# Task instructions
In the blog post about coaching travel softball, what position was Hailey trying out for when she came to the open tryouts?

# Text extract
Zach's Pages

Monday, January 28, 2019

Hailey's Homer

Confessions of a Travel Softball Coach




Sometimes perception isn't reality. First impressions aren't always right. 

It was the very first tournament for AO1. More specifically, it was the end of the first tournament as we had just been beaten in single elimination and sent home after posting a 1-3 record. I can't say that I was shocked and neither were Alex or Alyse. We had very little time for this team to grow and the dynamics of the team just weren't there. 

I pulled three players to the side after our team meeting. These three players were our three older girls, those that were not playing their first games in 14U. I had coached just one of these girls and that really wasn't anything more than a single tournament she picked up with a team that I coached months before. 

I leveled with the three girls, all of whom were what I thought were our best hitters. 

"This team will go only as far as you three take it. Your bats are the only thing that are going to produce wins for this group."

Thinking back on this conversation, it was probably really unfair to level those type of expectations on these three players. None of them had ever played together, far as I knew. At the time, I was talking to two of those three players, but I knew the third had potential, though I wasn't sure what to expect from her. I've never had a player hit a home run for me and I felt one of them would do it.

Key and Em were easy to level with because Key is a natural leader, a great player, and has a personality that was easy to deal with. Em is also a gifted player and I believed she was the best hitter that I had ever coached, despite knowing that she had some confidence issues that I would have to overcome, eventually. 

Then there was Hailey, the player I knew the least about and really only included her because she was the second oldest player on the team. 

I didn't partake in the recruitment of any players. I left that to Alex because I hadn't embraced doing anything other than coaching the players under my care. Hailey was at our open tryouts, coming to us as a potential pitcher. She threw hard, for sure. She also plunked about three straight hitters.....at a tryout. The only thing I can say about her was that it didn't bother her. In the field, there was obvious work to be done, but nothing I didn't think I couldn't overcome, because it was mostly the expectation of effort. 

Her first time at the plate was not impressive. At the end of practice number one, I just didn't think she was a good fit, not just because of what she laid out on the field, but because she was so quiet. I was used to vocal players and I assumed silence was disrespectful, especially when I corrected or coached them up. 

Second tryout was much the same for Hailey, except the bat came alive and in a big way. Liner, liner, liner, liner. The problem with this is that without a defense to play against, you can't really judge just how good those liners would be. One thing was absolutely certain, she got all of the ball.

We offered her a spot. In the limited practices before our first tournament, I didn't take stock in the fact that almost 100% of the team had played together or at least had a mutual friend on this team. Hailey did not. That left her as an outsider and her quiet demeanor almost came across as stand-offish or even stuck up. The lone conversation I had with her was about just how bad her old team was and sometimes that comes across wrong. In addition, her parents came to every practice, sat on the fence, and constantly talked to her, something that I was wary of from other parents that may have been a little more involved than they should.

# Provided material
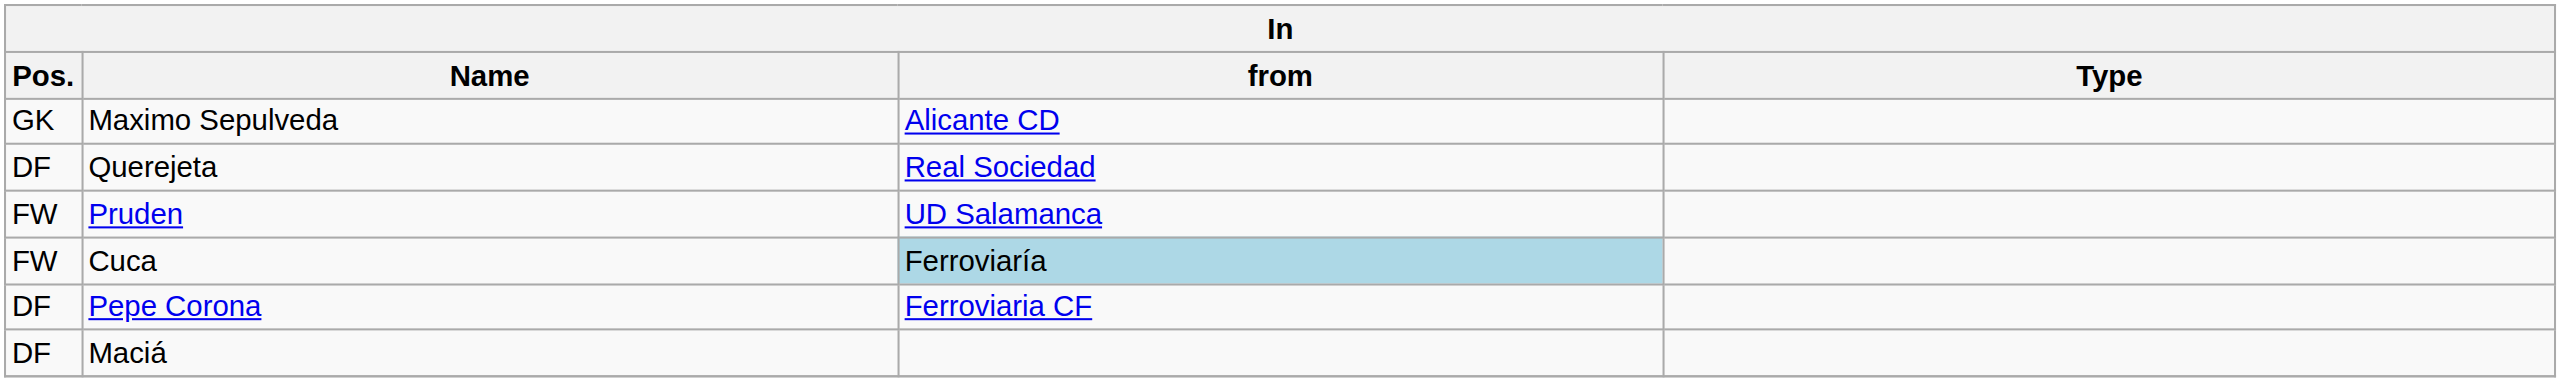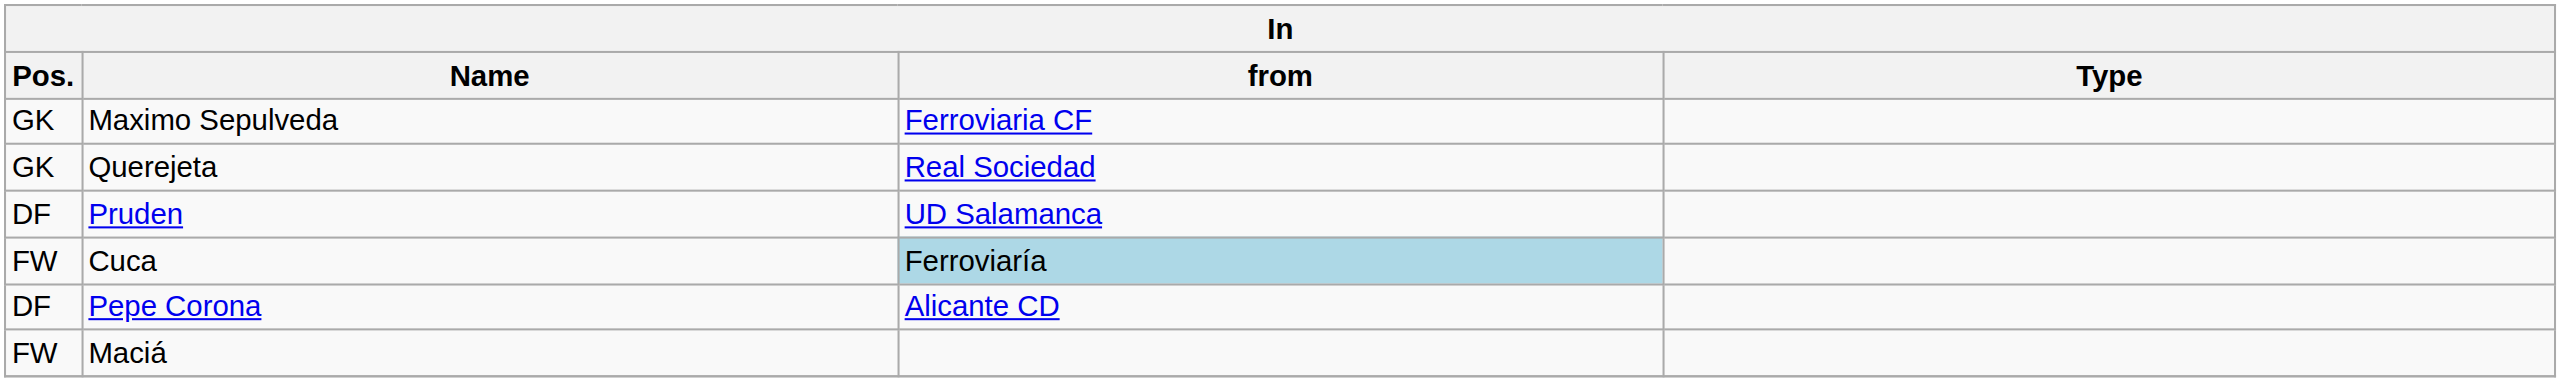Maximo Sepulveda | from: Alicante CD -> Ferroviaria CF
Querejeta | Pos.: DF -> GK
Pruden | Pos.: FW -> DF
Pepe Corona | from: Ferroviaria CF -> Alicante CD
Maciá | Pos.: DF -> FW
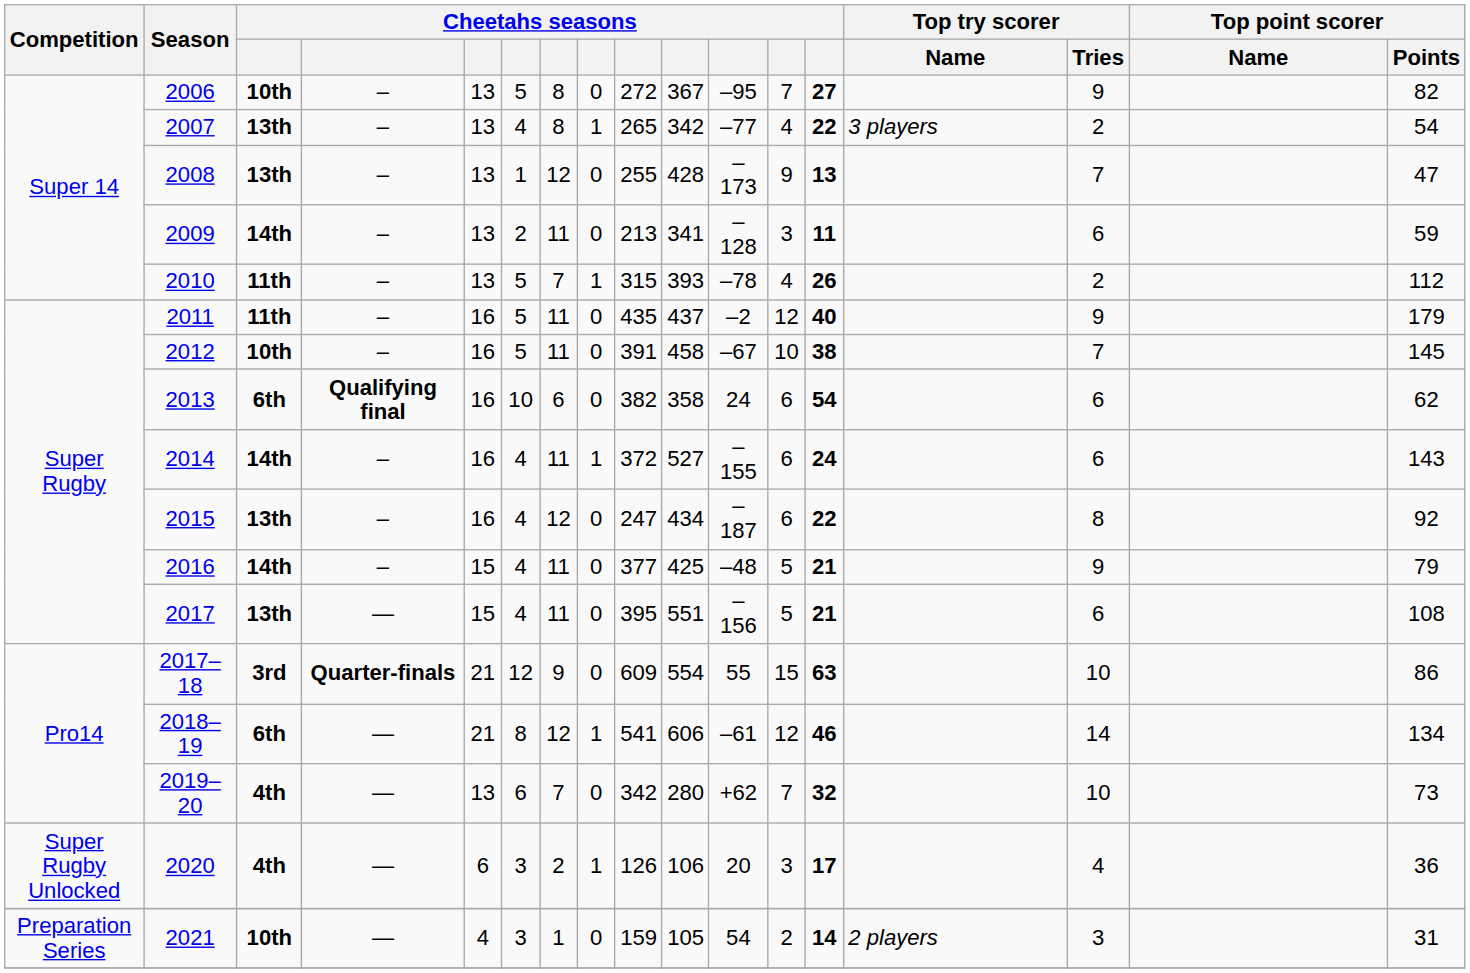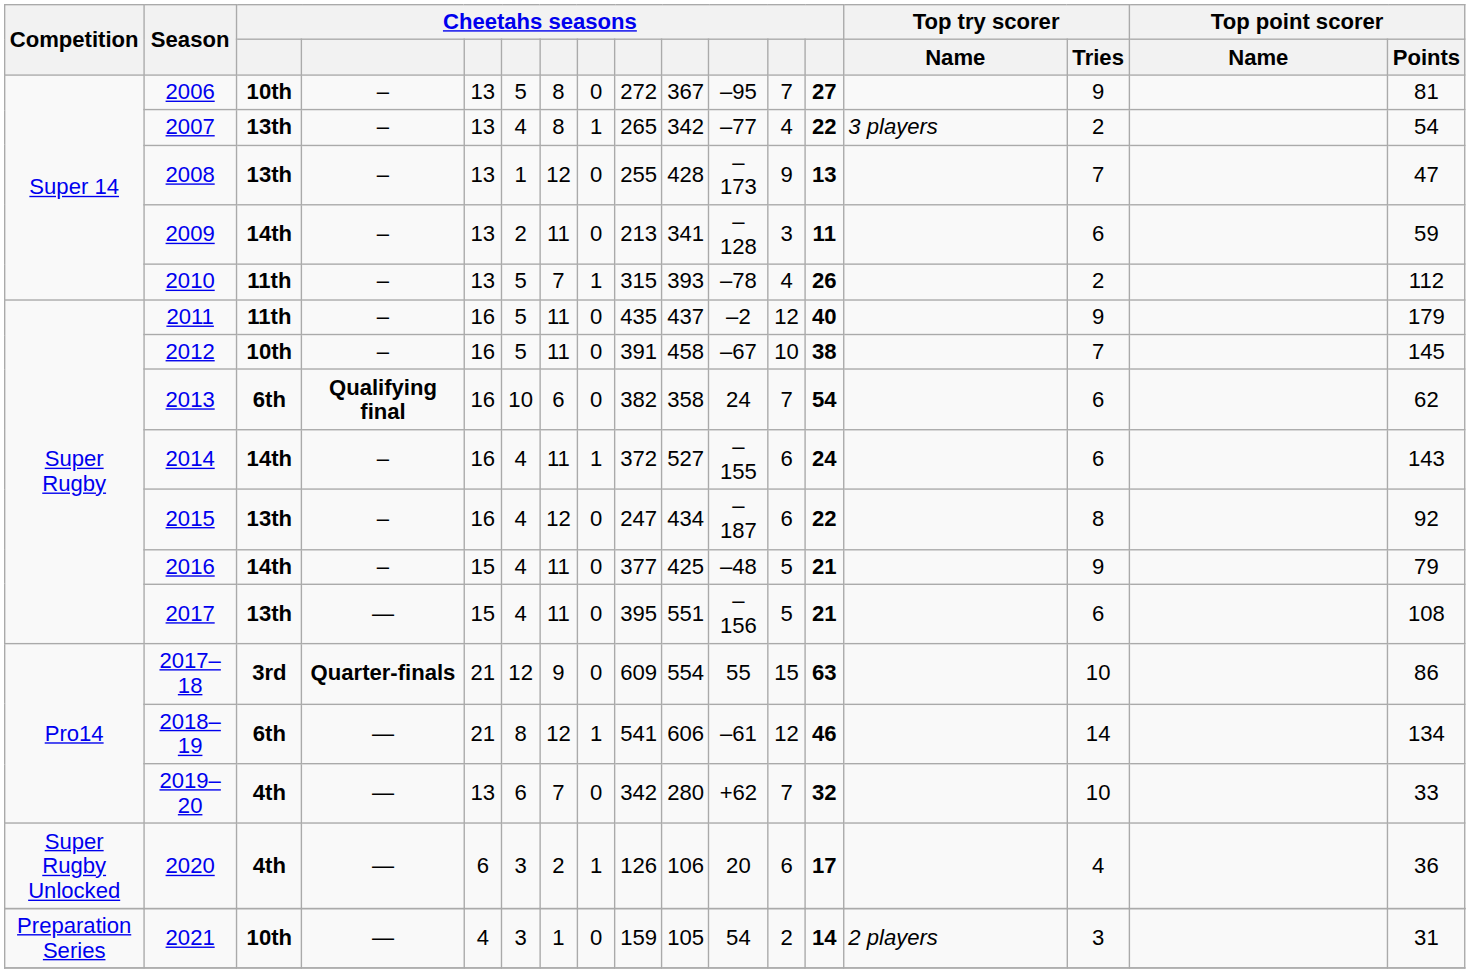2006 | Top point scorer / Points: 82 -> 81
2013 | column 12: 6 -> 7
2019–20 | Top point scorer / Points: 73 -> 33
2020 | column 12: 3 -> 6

# Finished answer
Hailey came to the open tryouts as a potential pitcher.